Steel Industry Endures Soft Patch; Low Market Prices Can't Keep Up With Production Costs
Posted on: Sunday, 21 August 2005, 18:00 CDT
MORGANTOWN, W.Va. -- U.S. steel mills have trimmed production but continue to slog through a quarter that many companies say will be the low point of the year and a dramatic drop from the third quarter of 2004, when the market hit what many now see as an artificial high.
Six weeks into the third quarter, steelmakers are struggling to balance lower prices and still-sluggish demand for their products with the soaring costs of scrap and natural gas.
"The horse race at this time will be keeping selling prices ahead of the cost of operations," says Harry Page, president of West Virginia's Wheeling Pittsburgh Steel Corp.
Key industry players, including Netherlands-based Mittal Steel Co., Pittsburgh-based U.S. Steel and North Carolina's Nucor Corp., have all warned investors to expect a drop in third-quarter results, and analyst Charles Bradford says some companies could report profits 30 percent to 100 percent below the same period last year.
"Last year's third quarter was the best the industry ever had. There were companies who made as much in a year in their prior histories as they made that quarter," said Bradford, of New York's Bradford Research-Soleil Securities Corp. "This is going to be a - terrible third quarter."
But Mark Parr, a steel analyst with KeyBanc Capital Markets in Cleveland, says producers could see a fourth-quarter rebound if prices rise as expected in September, if demand climbs as projected and if domestic producers "maintain supply discipline" rather than quickly ramping up production.
Bubble bursts
Steel prices skyrocketed last summer, driving up the cost of everything from cars and tractors to home appliances. But those record prices and the rampant buying turned out to be a bubble, with steel users building up inventory in hopes of waiting out further price increases, then holding back on new orders.
Nor did consumers see any short-term benefit when the prices began to drop.
"When you're talking about cars or washing machines or whatever, those people are buying steel a year forward or more," said Robert Crandall, steel industry expert and senior fellow at The Brookings Institution, a research group in Washington, D.C.

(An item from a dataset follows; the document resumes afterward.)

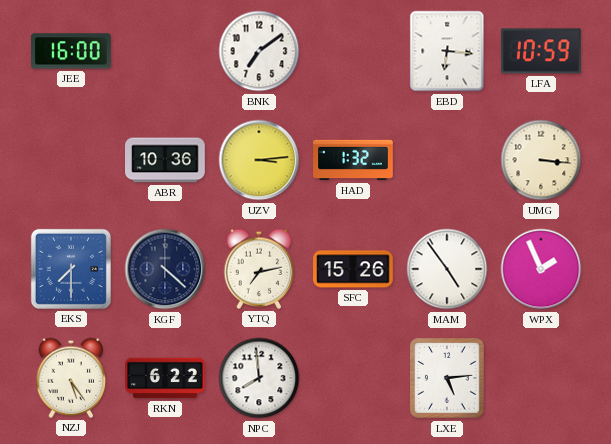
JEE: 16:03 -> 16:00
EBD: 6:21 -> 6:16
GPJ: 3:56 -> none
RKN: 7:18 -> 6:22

At best, price fluctuations might appear a year or two later, he said. But other market factors help keep prices high, including the rising costs of oil and energy.
"You're going to have a tough time picking up effects in month- to-month or even year-to-year movement of steel prices," Crandall says.

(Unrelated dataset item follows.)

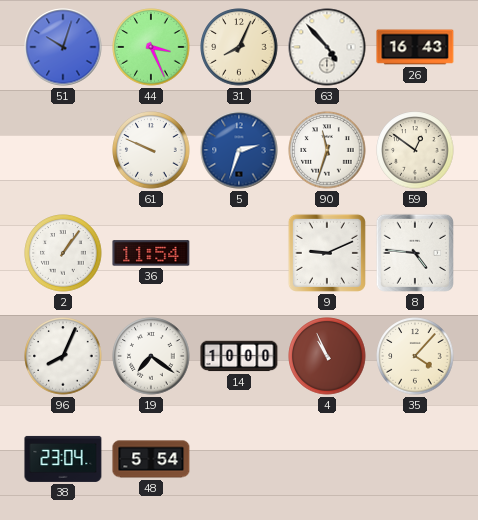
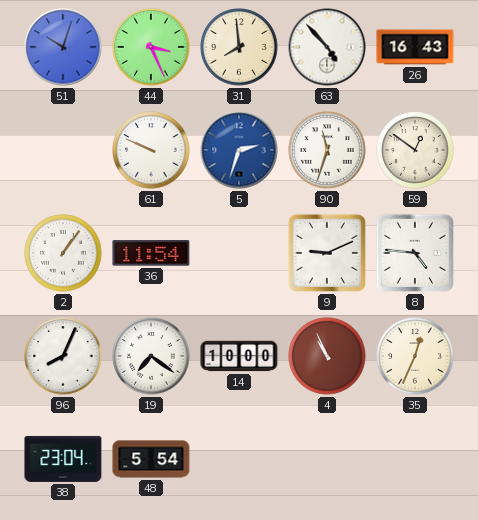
31: 8:04 -> 7:59
35: 4:07 -> 12:34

With full warehouses of their own and few new orders coming, steelmakers responded to the inventory buildup by curtailing production.
Page, at Wheeling-Pitt, says 32 blast furnaces were operating in the United States in June 2004; one year later, only 23 were still firing. That's the fewest since a nationwide steel strike in 1959, when only 19 furnaces were in operation.

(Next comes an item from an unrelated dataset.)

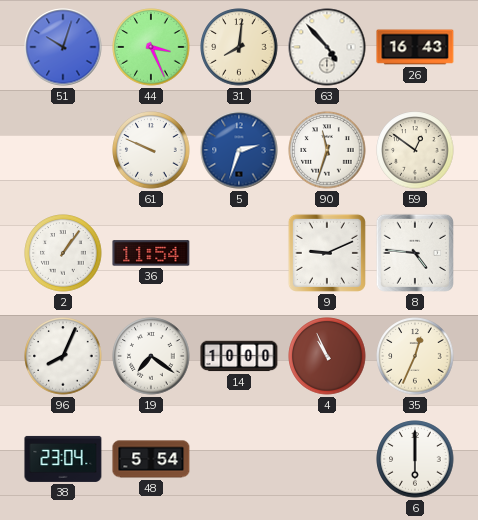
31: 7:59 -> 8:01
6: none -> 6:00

"So the degree to which integrated producers cut back is really unprecedented," he says.
Though China had purchased massive amounts of U.S.-made steel in 2003, that buying didn't continue in 2004. Instead, the Chinese looked to Europe and other producers with lower costs as they supplemented their own rapidly growing industry.
Bob Jones, a marketing executive with Nucor, says no one anticipated the extent of the hoarding. Last summer, he says, automotive sales were flat, construction was "semi-sluggish" and even sales of home appliances were slowing.
"There was nothing to suggest through-the-roof consumption," he says, "yet we had through-the-roof buying."
While analysts say that consumption continued in the early part of 2005, several steel executives have said they believe the inventory is now being used up, and orders are likely to quicken in the fourth quarter.
Bradford, however, cautions against too much optimism.
The latest data from service centers show there was a reduction in inventory in June, "but it's still high by historical measures," he said. On average, service centers still held a 3.1-month supply in June, compared with the 2.7- or 2.8-month supply they normally have.
Orders now would be too late to affect the third-quarter performance, but Bradford and Parr agree the sudden jump in the price of scrap could bode well for the following quarter.